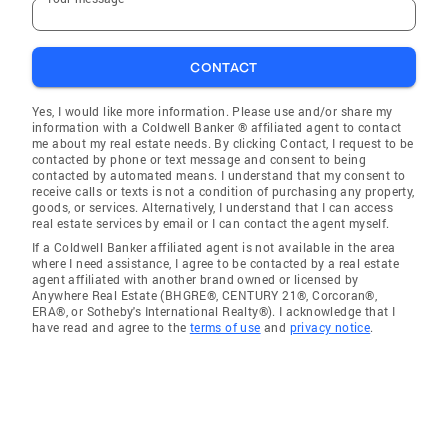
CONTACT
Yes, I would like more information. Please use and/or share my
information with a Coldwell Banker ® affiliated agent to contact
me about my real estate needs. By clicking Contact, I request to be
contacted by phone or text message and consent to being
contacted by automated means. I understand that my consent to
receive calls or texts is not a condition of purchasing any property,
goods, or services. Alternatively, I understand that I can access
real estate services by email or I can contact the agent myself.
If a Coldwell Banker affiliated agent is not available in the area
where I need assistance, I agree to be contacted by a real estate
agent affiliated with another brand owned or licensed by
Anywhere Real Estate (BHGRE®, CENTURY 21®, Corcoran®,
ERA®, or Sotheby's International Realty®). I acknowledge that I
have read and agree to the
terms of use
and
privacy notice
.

---

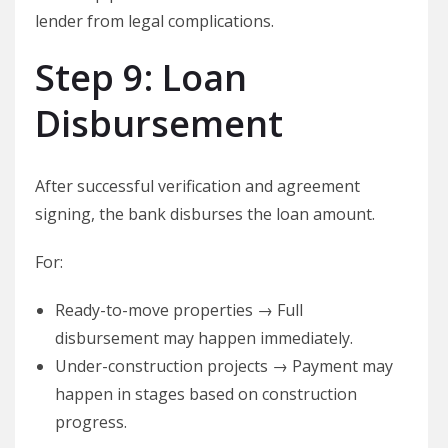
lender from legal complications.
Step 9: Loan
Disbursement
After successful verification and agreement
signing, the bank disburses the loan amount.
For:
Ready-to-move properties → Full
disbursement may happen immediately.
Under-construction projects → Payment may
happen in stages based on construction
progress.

* WHAT NEEDS TO BE DONE
Look in the material above for the line with "information with a" and the line with "receive calls or", and transcribe exactly those lines and all lines between them, nothing more.

* SOLUTION
information with a Coldwell Banker ® affiliated agent to contact
me about my real estate needs. By clicking Contact, I request to be
contacted by phone or text message and consent to being
contacted by automated means. I understand that my consent to
receive calls or texts is not a condition of purchasing any property,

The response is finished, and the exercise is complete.